The fantasy of the "threesome" with two women is regarded as ubiquitous among men, with some prevalence rates as high as 85 percent of males acknowledging a fantasy about such an event. It is so common a fantasy that no one regards it as strange. But how many men actually have such sexual experiences? Fewer than 6 percent.
In fact, many people report that when they have attempted to fulfill a fantasy, they end up disappointed by the mundane reality of real-world sex with real-world people. In the real world, one cannot manipulate reality to create large, ever-responsive penises and cannot provide an endless wardrobe of costumes. In the real world, one must deal with the pesky realities of other people's needs and feelings, and the issues of our bodies and their biological and physical capacities. Kahr quotes a patient, saying "Sometimes, a mindf**k is better than the other kind."
I believe that the fear of sexual fantasies reflects a fear of our inability to fully control even our own minds and thoughts.
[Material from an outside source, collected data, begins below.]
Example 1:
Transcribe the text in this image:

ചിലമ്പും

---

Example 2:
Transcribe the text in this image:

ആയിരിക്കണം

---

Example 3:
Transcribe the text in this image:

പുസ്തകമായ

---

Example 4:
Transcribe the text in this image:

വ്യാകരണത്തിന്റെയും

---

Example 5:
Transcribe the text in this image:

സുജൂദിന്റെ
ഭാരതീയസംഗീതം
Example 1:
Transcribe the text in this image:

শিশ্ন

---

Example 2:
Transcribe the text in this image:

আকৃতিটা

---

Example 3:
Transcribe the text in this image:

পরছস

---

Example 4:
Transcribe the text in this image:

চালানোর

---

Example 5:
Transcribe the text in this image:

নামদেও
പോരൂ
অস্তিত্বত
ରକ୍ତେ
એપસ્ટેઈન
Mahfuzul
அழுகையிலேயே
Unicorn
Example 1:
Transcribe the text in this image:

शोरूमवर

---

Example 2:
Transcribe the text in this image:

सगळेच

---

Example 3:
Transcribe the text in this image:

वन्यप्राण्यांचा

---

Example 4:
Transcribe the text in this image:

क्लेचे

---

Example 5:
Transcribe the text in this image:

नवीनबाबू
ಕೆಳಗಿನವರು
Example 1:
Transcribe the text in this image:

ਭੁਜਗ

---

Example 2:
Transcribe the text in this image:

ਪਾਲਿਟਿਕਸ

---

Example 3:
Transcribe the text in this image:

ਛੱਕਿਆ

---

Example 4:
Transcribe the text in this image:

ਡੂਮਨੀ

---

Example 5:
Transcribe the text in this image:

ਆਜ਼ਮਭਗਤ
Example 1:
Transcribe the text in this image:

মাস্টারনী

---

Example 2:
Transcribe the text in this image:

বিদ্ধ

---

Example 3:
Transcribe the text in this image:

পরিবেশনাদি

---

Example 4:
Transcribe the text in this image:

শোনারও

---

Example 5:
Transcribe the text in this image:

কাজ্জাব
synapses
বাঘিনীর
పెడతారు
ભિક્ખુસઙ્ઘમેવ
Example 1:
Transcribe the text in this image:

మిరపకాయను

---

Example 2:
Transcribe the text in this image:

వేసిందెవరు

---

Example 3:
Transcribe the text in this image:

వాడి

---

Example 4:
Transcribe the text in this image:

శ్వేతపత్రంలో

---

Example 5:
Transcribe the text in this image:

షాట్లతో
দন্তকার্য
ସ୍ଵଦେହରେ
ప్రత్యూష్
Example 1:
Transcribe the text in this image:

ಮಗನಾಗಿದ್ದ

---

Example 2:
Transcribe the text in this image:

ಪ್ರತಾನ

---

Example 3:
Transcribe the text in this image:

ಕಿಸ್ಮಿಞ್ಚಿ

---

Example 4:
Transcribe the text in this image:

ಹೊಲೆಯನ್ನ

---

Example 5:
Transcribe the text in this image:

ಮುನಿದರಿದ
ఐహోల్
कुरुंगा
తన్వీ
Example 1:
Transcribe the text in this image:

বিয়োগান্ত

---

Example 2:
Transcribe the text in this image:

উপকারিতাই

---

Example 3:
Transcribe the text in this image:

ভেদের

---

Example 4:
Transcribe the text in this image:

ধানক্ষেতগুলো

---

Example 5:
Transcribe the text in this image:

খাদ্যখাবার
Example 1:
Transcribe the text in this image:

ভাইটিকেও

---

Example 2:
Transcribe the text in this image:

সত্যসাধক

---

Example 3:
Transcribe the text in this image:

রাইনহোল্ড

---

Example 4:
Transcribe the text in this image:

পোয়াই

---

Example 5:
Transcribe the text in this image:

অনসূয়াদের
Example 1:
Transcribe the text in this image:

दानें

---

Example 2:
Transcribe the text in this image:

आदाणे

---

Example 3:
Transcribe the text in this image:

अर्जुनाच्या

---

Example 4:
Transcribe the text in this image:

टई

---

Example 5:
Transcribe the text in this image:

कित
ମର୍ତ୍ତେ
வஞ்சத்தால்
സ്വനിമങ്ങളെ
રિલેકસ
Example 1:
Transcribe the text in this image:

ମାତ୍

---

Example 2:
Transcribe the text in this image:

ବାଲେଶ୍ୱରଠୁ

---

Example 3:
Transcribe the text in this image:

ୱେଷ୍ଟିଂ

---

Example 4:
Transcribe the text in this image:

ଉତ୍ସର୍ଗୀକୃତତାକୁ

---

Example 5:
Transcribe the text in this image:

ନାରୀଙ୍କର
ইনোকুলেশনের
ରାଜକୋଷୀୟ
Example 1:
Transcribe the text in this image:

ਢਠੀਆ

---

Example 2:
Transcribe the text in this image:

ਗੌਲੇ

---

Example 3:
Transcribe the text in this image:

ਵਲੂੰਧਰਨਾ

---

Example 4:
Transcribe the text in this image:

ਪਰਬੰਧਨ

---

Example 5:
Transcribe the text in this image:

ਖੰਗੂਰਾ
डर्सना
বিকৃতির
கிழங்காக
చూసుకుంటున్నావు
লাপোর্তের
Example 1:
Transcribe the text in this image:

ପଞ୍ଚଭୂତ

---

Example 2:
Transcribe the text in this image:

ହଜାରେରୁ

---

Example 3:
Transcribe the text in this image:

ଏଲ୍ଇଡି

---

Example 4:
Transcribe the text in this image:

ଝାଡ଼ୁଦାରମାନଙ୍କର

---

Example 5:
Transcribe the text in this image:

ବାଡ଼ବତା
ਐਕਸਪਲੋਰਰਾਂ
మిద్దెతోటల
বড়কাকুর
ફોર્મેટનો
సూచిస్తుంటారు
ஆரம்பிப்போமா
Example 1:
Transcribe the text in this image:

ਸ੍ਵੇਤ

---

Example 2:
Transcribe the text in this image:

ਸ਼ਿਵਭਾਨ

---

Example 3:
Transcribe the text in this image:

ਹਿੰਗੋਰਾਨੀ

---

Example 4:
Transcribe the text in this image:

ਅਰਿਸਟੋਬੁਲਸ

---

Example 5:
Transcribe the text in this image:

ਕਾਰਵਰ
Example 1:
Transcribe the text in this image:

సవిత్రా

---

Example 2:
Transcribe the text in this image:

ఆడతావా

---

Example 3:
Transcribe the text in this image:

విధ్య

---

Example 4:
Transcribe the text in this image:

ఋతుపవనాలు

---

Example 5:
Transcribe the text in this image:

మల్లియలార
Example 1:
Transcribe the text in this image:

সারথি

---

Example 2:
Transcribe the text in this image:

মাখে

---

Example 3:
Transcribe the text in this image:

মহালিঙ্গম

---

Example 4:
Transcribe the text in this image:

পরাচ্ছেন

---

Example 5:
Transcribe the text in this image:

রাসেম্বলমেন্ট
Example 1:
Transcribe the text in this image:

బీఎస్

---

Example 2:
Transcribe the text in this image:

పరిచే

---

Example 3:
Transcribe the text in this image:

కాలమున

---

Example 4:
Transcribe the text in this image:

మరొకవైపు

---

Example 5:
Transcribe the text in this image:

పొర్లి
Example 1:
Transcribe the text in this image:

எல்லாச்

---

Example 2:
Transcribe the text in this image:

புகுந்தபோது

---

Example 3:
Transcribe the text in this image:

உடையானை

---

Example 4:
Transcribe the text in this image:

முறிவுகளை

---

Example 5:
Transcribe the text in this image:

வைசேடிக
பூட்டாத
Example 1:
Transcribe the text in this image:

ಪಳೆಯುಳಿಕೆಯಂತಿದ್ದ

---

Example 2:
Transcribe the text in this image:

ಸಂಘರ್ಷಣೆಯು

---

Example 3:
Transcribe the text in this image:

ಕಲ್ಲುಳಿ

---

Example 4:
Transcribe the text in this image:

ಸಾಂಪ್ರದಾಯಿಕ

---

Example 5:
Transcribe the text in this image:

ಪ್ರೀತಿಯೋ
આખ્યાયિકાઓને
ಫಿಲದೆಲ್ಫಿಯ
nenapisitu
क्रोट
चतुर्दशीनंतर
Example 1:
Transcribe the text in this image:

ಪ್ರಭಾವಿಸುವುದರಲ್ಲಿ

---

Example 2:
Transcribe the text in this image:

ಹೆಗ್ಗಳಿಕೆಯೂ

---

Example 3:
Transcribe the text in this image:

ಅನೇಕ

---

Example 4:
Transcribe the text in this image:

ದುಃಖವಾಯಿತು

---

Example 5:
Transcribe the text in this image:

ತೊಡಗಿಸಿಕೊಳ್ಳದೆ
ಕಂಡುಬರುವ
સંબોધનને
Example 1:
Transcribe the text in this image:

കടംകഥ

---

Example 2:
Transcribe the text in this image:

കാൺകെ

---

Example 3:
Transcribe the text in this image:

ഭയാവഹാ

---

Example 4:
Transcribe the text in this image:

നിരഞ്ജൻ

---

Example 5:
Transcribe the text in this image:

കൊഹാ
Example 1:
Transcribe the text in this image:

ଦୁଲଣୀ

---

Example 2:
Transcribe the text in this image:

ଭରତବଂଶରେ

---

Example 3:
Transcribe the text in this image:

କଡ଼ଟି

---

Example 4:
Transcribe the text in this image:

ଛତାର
How can it be, that we can have thoughts pop into our minds, that we can have fantasies that trigger enormous sexual arousal, at the same time that they trigger shudders of revulsion? It is a scary thought, that we live inside our own minds, and cannot control even them. Reaction to this fear drives the belief that we must suppress and avoid these fantasies.
Instead, perhaps it is as Brett Kahr suggests, that our private sexual fantasies, kept secret, serve a role of maintaining a sense of control over the uncontrollable aspects of our lives and minds. "Perhaps we all do need to have some arena of absolute privacy or secrecy in order to feel more fully in control of our mind."